To formally investigate the over-confidence issue, we plot the reliability diagrams and calculate expected calibration error (ECE). In brief, for an NER model, we group all the predicted entities by the associated confidences into ten bins, and then calculate the precision rate for each bin. If the model is well calibrated, the precision rate should be close to the confidence level for each bin (see Appendix B for more details).

Figure 2 compares the reliability diagrams and ECEs between models with different smoothness $\epsilon$ on CoNLL 2003 and OntoNotes 5. For the baseline model ($\epsilon$ = 0), the precision rates are much lower than corresponding confidence levels, suggesting significant over-confidence. By introducing boundary smoothing and increasing the smoothness $\epsilon$, the over-confidence is gradually mitigated, and shifted to under-confidence ($\epsilon$ = 0.3). In general, the model presents best reliability diagrams when $\epsilon$ is 0.1 or 0.2. In addition, the ECEs of the baseline model are 0.072 and 0.063 on CoNLL 2003 and OntoNotes 5, respectively; with $\epsilon$ of 0.1, the ECEs are reduced to 0.013 and 0.034.

In conclusion, boundary smoothing can prevent the model from becoming over-confident with the predicted entities, and result in better calibration. In addition, as mentioned previously, spans with lower confidences are discarded if they clash with those of higher confidences when decoding. With the better calibration, the model can obtain a very marginal but consistent increase in the $F_{1}$ score.

How does boundary smoothing improve the model performance? We originally conjectured that boundary smoothing can de-noise the inconsistently annotated entity boundaries (Lukasik et al., 2020), but failed to find enough evidence – the performance improvement did not significantly increase when we injected boundary noises into the training data.⁸⁸8On the other hand, this cannot rule out the de-noising effect of boundary smoothing, because the synthesized boundary noises are distributed differently from the real noises.

As aforementioned, positive samples are very sparse among the candidate spans. Without boundary smoothing, the annotated spans are regarded to be entities with full probability, whereas all other spans are assigned with zero probability. This creates noticeable sharpness between the targets of the annotated spans and surrounding ones, although their neural representations are similar. Boundary smoothing re-allocates the entity probabilities across contiguous spans, which mitigates the sharpness and results in more continuous targets. Conceptually, such targets are more compatible with the inductive bias of neural networks that prefers continuous solutions (Hornik et al., 1989).

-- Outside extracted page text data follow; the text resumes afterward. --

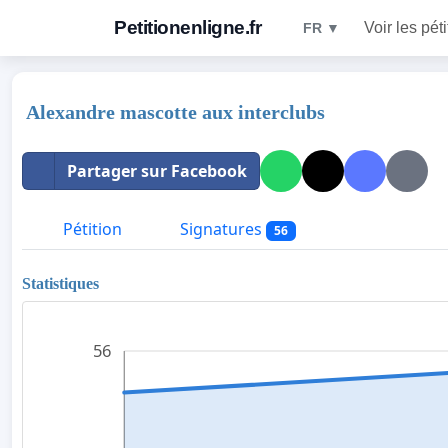
Petitionenligne.fr
Voir les pét
FR ▼
Alexandre mascotte aux interclubs
Partager sur Facebook
Pétition
Signatures
56
Statistiques
56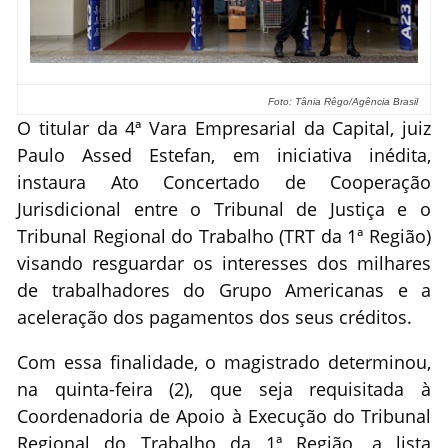
Foto: Tânia Rêgo/Agência Brasil
O titular da 4ª Vara Empresarial da Capital, juiz
Paulo Assed Estefan, em iniciativa inédita,
instaura Ato Concertado de Cooperação
Jurisdicional entre o Tribunal de Justiça e o
Tribunal Regional do Trabalho (TRT da 1ª Região)
visando resguardar os interesses dos milhares
de trabalhadores do Grupo Americanas e a
aceleração dos pagamentos dos seus créditos.
Com essa finalidade, o magistrado determinou,
na quinta-feira (2), que seja requisitada à
Coordenadoria de Apoio à Execução do Tribunal
Regional do Trabalho da 1ª Região, a lista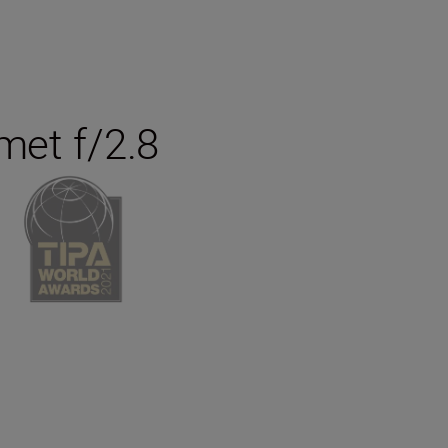
met f/2.8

Li et al. (2018) have shown that residual connections and well-tuned hyperparameters (e.g., learning rate, batch size) can produce flatter minima and less chaotic loss landscapes, which account for the better generalization and trainability. Their findings provide important insights into the geometric properties of non-convex neural loss functions.

Figure 3 visualizes the loss landscapes for models with different smoothness $\epsilon$ on CoNLL 2003 and OntoNotes 5, following Li et al. (2018). In short, for a trained model, a direction of the parameters is randomly sampled, normalized and fixed, and the loss landscape is computed by sampling over this direction (refer to Appendix C for more details).

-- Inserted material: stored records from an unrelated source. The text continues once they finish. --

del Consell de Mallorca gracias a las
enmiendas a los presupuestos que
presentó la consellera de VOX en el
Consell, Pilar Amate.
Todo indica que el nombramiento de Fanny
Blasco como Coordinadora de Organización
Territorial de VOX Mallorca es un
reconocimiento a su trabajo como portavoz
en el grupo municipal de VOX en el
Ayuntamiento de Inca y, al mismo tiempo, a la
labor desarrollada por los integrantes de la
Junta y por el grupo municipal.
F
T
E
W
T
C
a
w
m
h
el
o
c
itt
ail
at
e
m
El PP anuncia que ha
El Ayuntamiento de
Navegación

The visualization results qualitatively show that, the solutions found by the standard cross entropy are relatively sharp, whereas boundary smoothing can help arrive at flatter minima. As many theoretical studies regard the flatness as a promising predictor for model generalization (Hochreiter and Schmidhuber, 1997; Jiang et al., 2019), this result may explain why boundary smoothing can improve the model performance. In addition, boundary smoothing is associated with more smoothed landscapes – the surrounding local minima are small, shallow, and thus easy for the optimizer to escape. Intuitively, such geometric property suggests that the underlying loss functions are easier to train (Li et al., 2018).

We believe that the sharpness in the span-based NER targets is probably the reason for the sharp and chaotic loss landscape. Boundary smoothing can effectively mitigate the sharpness, and result in loss landscapes of better generalization and trainability.